Every description of this sort is necessarily biased and reflects personal tastes of its authors. With this disclaimer, here are some concepts and ideas that we consider as milestones in the development of Theoretical Computer Science.
- The focus of the field changed from the study of computability in finite (but unbounded) time, to the more practical (but mathematically subtle) study of efficient computation. The fundamental notion of NP-completeness was formulated, and its near-universal impact was gradually understood. Long term goals, such as the P vs. NP question, were set.
- The theory of algorithms was developed, with the fundamental focus on asymptotic and worst-case analysis. Numerous techniques, of increasing mathematical sophistication, were invented to efficiently solve major computational problems.
- A variety of computational models, designed to explain and sometimes anticipate existing computer systems, were developed and studied. Among them are parallel and distributed models, asynchronous and fault-tolerant computation, on-line algorithms and competitive analysis.
- Randomness was introduced as a key tool and resource. This revolutionized the theory of algorithms. In many cases, probabilistic algorithms and protocols can achieve goals which are impossible deterministically. In other cases they enable much more efficient solutions than deterministic ones. Following this, a series of derandomization techniques developed to convert in general cases probabilistic algorithms to deterministic ones.
- The emergence of the notion of one-way functions (which are "easy to compute" but "hard to invert"), together with the use of randomness, has lead to the development of modern cryptography. This theory has provided essential ideas for secure communication and computation over networks, and has played a crucial role in the evolution of electronic commerce.
- The notion of interactive proof systems, in which knowledge is gained through interaction with untrusted parties, has been pivotal to both computational complexity theory and cryptography. Probabilistic proof systems, with their many variants --- zero knowledge, Arthur-Merlin, multi-prover, and probabilistically checkable proofs (PCPs), have enriched to a tremendous extent our understanding of many basic computational problems, including ones which superficially have nothing to do with randomness or interaction. As a prime example, our understanding of PCPs has led to enormous strides in our knowledge of the difficulty of finding approximate solutions to many natural optimization problems.
- The theory of pseudo-randomness has revealed intimate connections between computational difficulty and the task of derandomizing algorithms, and has brought us closer to understanding the power of randomness in various computational settings.
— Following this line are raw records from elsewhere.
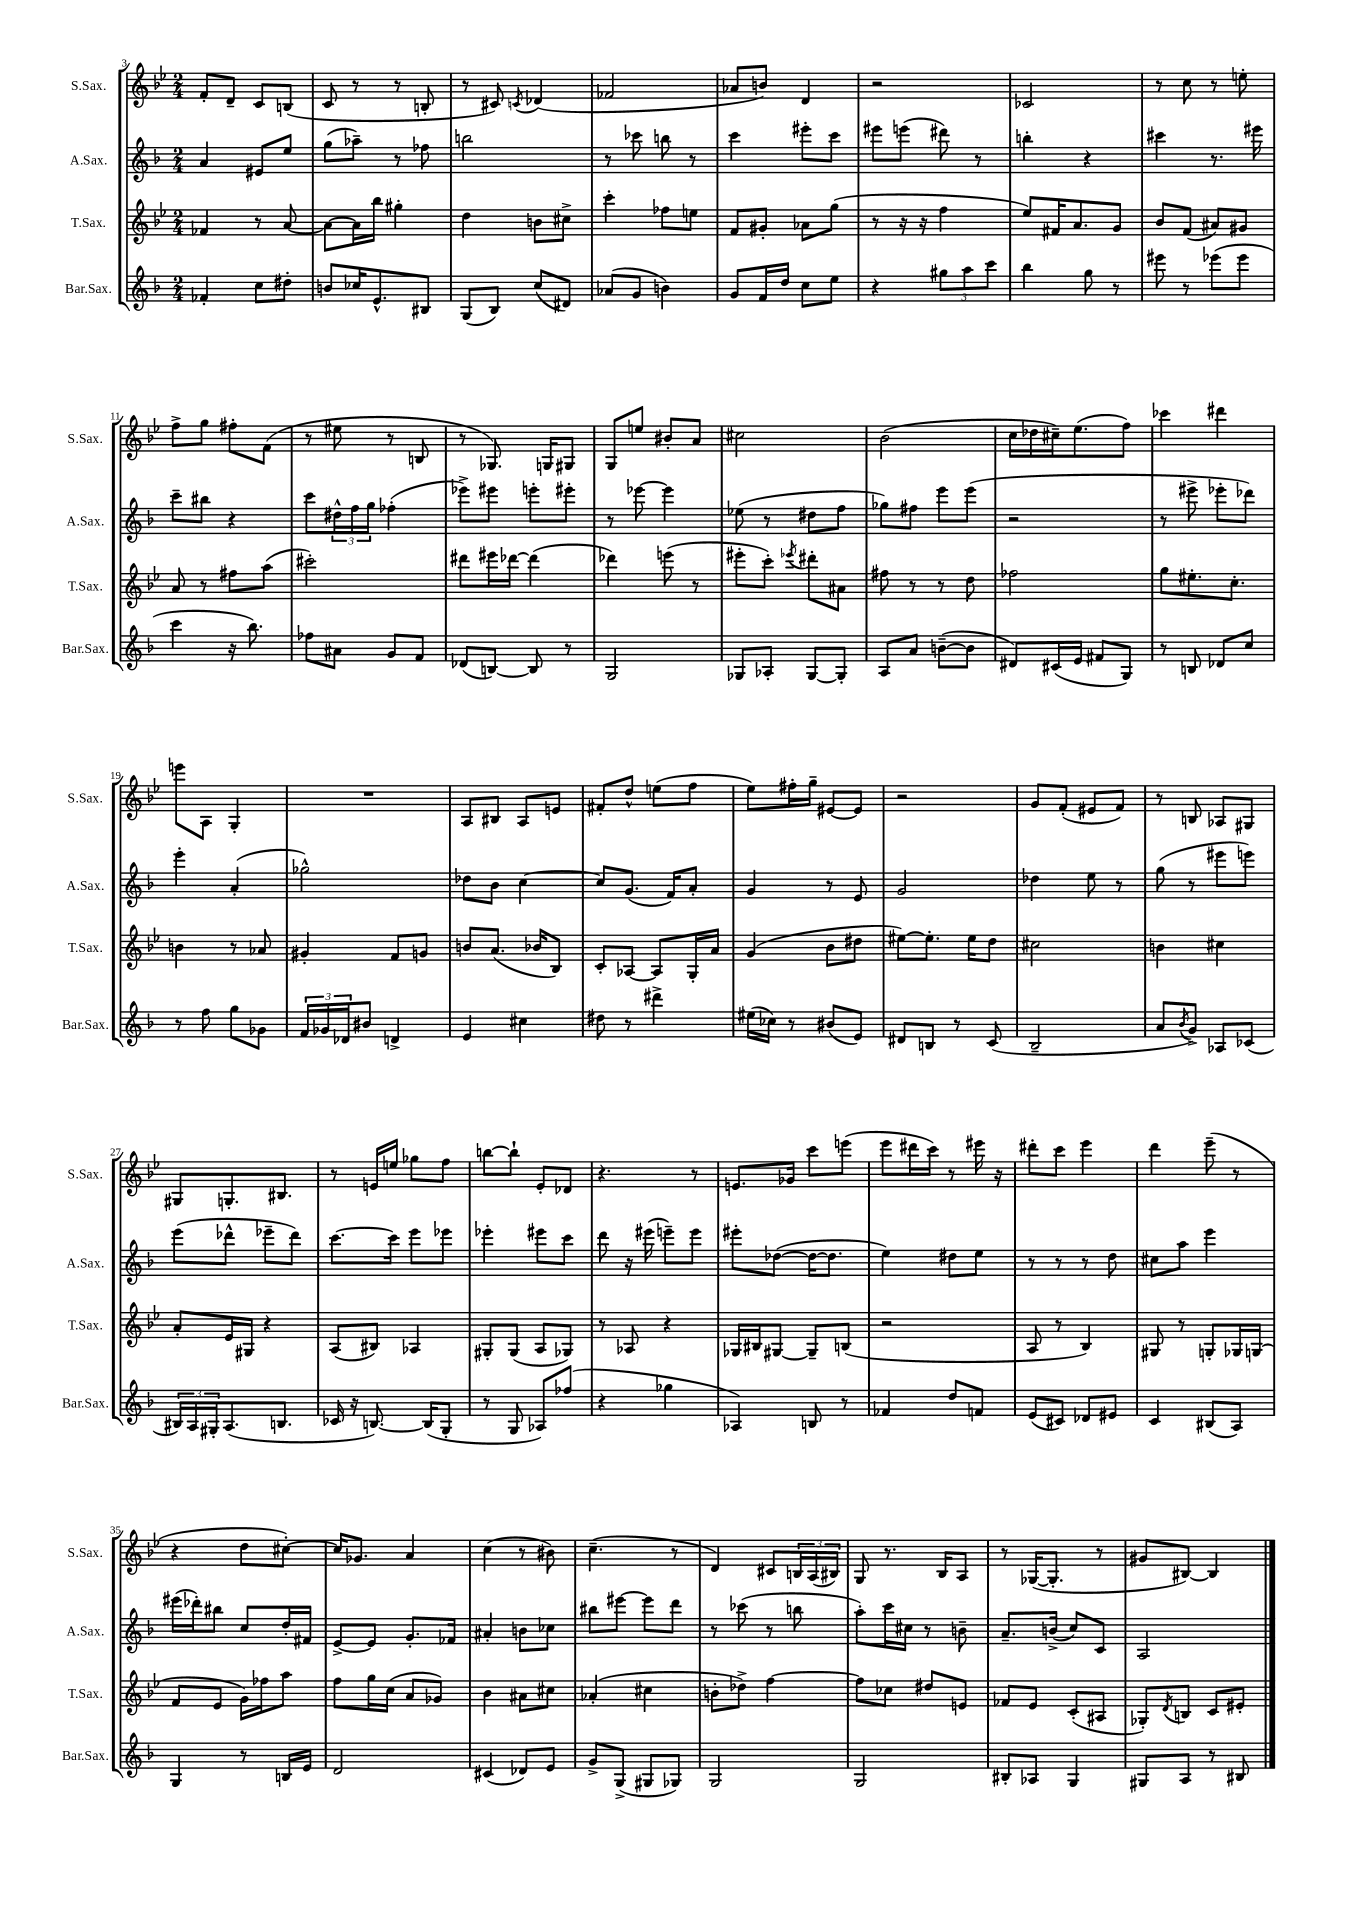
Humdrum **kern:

**kern	**kern	**kern	**kern
*staff4	*staff3	*staff2	*staff1
*clefG2	*clefG2	*clefG2	*clefG2
*k[b-]	*k[b-e-]	*k[b-]	*k[b-e-]
*M2/4	*M2/4	*M2/4	*M2/4
4f-'	4f-	4a	8f'
.	.	.	8d~
8cc	8r	8e#	8c
8dd#'	[8a	8ee	(8B
=	=	=	=
8b	8a_	(8gg	8c
16cc-	16a]	8aa-~)	8r
8.e^^	16bb-	.	.
.	4gg#'	8r	8r
8B#	.	8ff-	8B'
=	=	=	=
(8G	4dd	2bb	8r
8B-)	.	.	8c#)
.	.	.	8qc
(8cc	8b	.	(4d-
8d#)	8cc#^	.	.
=	=	=	=
(8a-	4ccc'	8r	2f-
8g	.	8ccc-	.
4b)	8ff-	8bb	.
.	8ee	8r	.
=	=	=	=
8g	8f	4ccc	8a-
16f	8g#'	.	8b)
16dd	.	.	.
8cc	8a-	8eee#'	4d
8ee	(8gg	8ccc	.
=	=	=	=
4r	8r	8eee#	2r
.	16r	(8eee	.
.	16r	.	.
12gg#	4ff	8ddd#)	.
12aa	.	.	.
.	.	8r	.
12ccc	.	.	.
=	=	=	=
4bb-	8ee-)	4bb'	2c-
.	16f#	.	.
.	8.a	.	.
8gg	.	4r	.
8r	8g	.	.
=	=	=	=
8eee#	8b-	4ccc#	8r
8r	(8f	.	8cc
(8eee-	8a#)	8.r	8r
8eee-	8g#	.	8ee'
.	.	16eee#	.
=	=	=	=
4ccc	8a	8ccc~	8ff^
.	8r	8bb#	8gg
16r	8ff#	4r	8ff#'
8.bb-)	.	.	.
.	(8aa	.	(8f
=	=	=	=
8ff-	2ccc#')	8ccc	8r
8a#	.	24dd#^^	8ee#
.	.	24ff	.
.	.	24gg	.
8g	.	(4ff-'	8r
8f	.	.	8B
=	=	=	=
(8d-	8ddd#	8eee-^)	8r
[8B)	16eee#	8eee#	8.G-)
.	[16ddd-	.	.
8B]	(4ddd-]	8eee'	.
.	.	.	16G
8r	.	8eee#'	8G#
=	=	=	=
2G	4ddd-)	8r	8G
.	.	[8eee-	8ee
.	(8eee	4eee-]	8b#'
.	8r	.	8a
=	=	=	=
8G-	8eee#'	(8ee-	2cc#
8A-'	8ccc')	8r	.
.	8qeee-	.	.
[8G-	8ddd#'	8dd#	.
8G-']	8a#	8ff	.
=	=	=	=
8A	8ff#	8gg-)	(2b-
8a	8r	8ff#	.
([8b~	8r	8eee	.
8b]	8dd	(8eee	.
=	=	=	=
8d#)	2ff-	2r	16cc
.	.	.	16dd-
(16c#	.	.	16cc#~)
16e	.	.	(8.ee-
8f#	.	.	.
8G)	.	.	8ff)
=	=	=	=
8r	8gg	8r	4ccc-
8B	8.ee#'	8eee#^	.
8d-	.	8eee-'	4ddd#
.	8.cc'	.	.
8cc	.	8ddd-)	.
=	=	=	=
8r	4b	4eee'	8eee
8ff	.	.	8A
8gg	8r	(4a'	4G'
8g-	8a-	.	.
=	=	=	=
24f	4g#'	2gg-^^)	2r
24g-	.	.	.
24d-	.	.	.
8b#	.	.	.
4d^	8f	.	.
.	8g	.	.
=	=	=	=
4e	8b	8dd-	8A
.	(8.a	8b-	8B#
4cc#	.	[4cc	8A
.	16b-	.	.
.	8B-)	.	8e
=	=	=	=
8dd#	8c'	8cc]	8f#'
8r	[8A-	(8.g	8dd^^
4ddd#^	8A-]	.	(8ee
.	.	16f)	.
.	16G'	8a'	8ff
.	16a	.	.
=	=	=	=
(16ee#	(4g	4g	8ee-)
16cc-)	.	.	.
8r	.	.	16ff#'
.	.	.	16gg~
(8b#	8b-	8r	[8e#
8e)	8dd#	8e	8e#]
=	=	=	=
8d#	[8ee#)	2g	2r
8B	8.ee#']	.	.
8r	.	.	.
.	16ee#	.	.
(8c	8dd	.	.
=	=	=	=
2B-~	2cc#	4dd-	8g
.	.	.	(8f'
.	.	8ee	8e#
.	.	8r	8f)
=	=	=	=
8a	4b	(8gg	8r
8qb-	.	.	.
8g^)	.	8r	8B
8A-	4cc#	8eee#	8A-
(8c-	.	8eee)	8G#
=	=	=	=
24B#)	8a'	(8eee	8G#
24A	.	.	.
24G#'	.	.	.
(8.A	16e-	8ddd-^^	8.G'
.	16G#	.	.
.	4r	8eee-~	.
8.B	.	.	8.B#
.	.	8ddd-)	.
=	=	=	=
16c-	(8A	[8.ccc	8r
16r	.	.	.
[8.B)	8B#)	.	16e
.	.	16ccc]	16ee
.	4A-	8eee	8gg-
(16B]	.	.	.
8G'	.	8eee-	8ff
=	=	=	=
8r	8G#'	4eee-'	[8bb
8G	(8G#	.	8bb`]
8A-)	8A	8eee#	8e-'
(8ff-	8G-)	8ccc	8d-
=	=	=	=
4r	8r	8ddd	4.r
.	8A-	16r	.
.	.	(16eee#	.
4gg-	4r	8eee~)	.
.	.	8eee	8r
=	=	=	=
4A-)	16G-	8eee#'	8.e
.	16B#	.	.
.	[8G#	([8dd-	.
.	.	.	16g-
8B	8G#~]	16dd-_	8ccc
.	.	8.dd-]	.
8r	(8B	.	(8eee
=	=	=	=
4f-	2r	4ee)	8eee-
.	.	.	16ddd#
.	.	.	16ccc)
8dd	.	8dd#	8r
8f	.	8ee	16eee#
.	.	.	16r
=	=	=	=
(8e	8A	8r	8ddd#'
8c#)	8r	8r	8ccc
8d-	4B-)	8r	4eee-
8e#	.	8dd	.
=	=	=	=
4c	8G#	8cc#	4ddd
.	8r	8aa	.
(8B#	8G'	4eee	(8eee-~
8A)	16G-	.	8r
.	(16G	.	.
=	=	=	=
4G	8f	(16eee#	4r
.	.	16ddd-')	.
.	8e-	8bb#	.
8r	16g)	8cc	8dd
.	16ff-	.	.
16B	8aa	16dd'	[8cc#')
16e	.	16f#	.
=	=	=	=
2d	8ff	[8e^	16cc#]
.	.	.	8.g-
.	16gg	8e]	.
.	(16cc	.	.
.	8a	8.g'	4a
.	8g-)	.	.
.	.	16f-	.
=	=	=	=
(4c#	4b-	4a#'	(4cc
8d-)	8a#	8b	8r
8e	8cc#	8cc-	8b#)
=	=	=	=
8g^	(4a-'	8bb#	(4.cc~
(8G^	.	[8eee#	.
8G#	4cc#	8eee#]	.
8G-)	.	8ddd	8r
=	=	=	=
2G	8b'	8r	4d)
.	8dd-^)	(8ccc-	.
.	[4ff	8r	8c#
.	.	8bb	24B
.	.	.	(24A
.	.	.	24B#)
=	=	=	=
2G	8ff]	8aa')	8G
.	8cc-	16ccc	8.r
.	.	16cc#	.
.	8dd#	8r	.
.	.	.	16B-
.	8e	8b~	8A
=	=	=	=
8B#'	8f-	8.a~	8r
8A-	8e-	.	([16G-
.	.	(16b^	8.G-']
4G	(8c'	8cc)	.
.	8A#	8c	8r
=	=	=	=
8G#	8G-')	2A	8g#
.	8qd	.	.
8A	8B	.	[8B#)
8r	8c	.	4B#]
8B#	8e#'	.	.
==	==	==	==
*-	*-	*-	*-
See also the Special Year on Computational Complexity 2000-2001, topic page.
- Complexity theory, attempting to classify problems according to their computational difficulty, has integrated many of the ideas above, and has become much more mature and intricate. There were many nontrivial successes in proving lower bounds on restricted models of computation. The failure to do so for general models (towards the P vs. NP question) has motivated the introspective field of proof complexity, which tries to quantify the resource requirements of proofs and the intrinsic difficulty of proving various mathematical statements.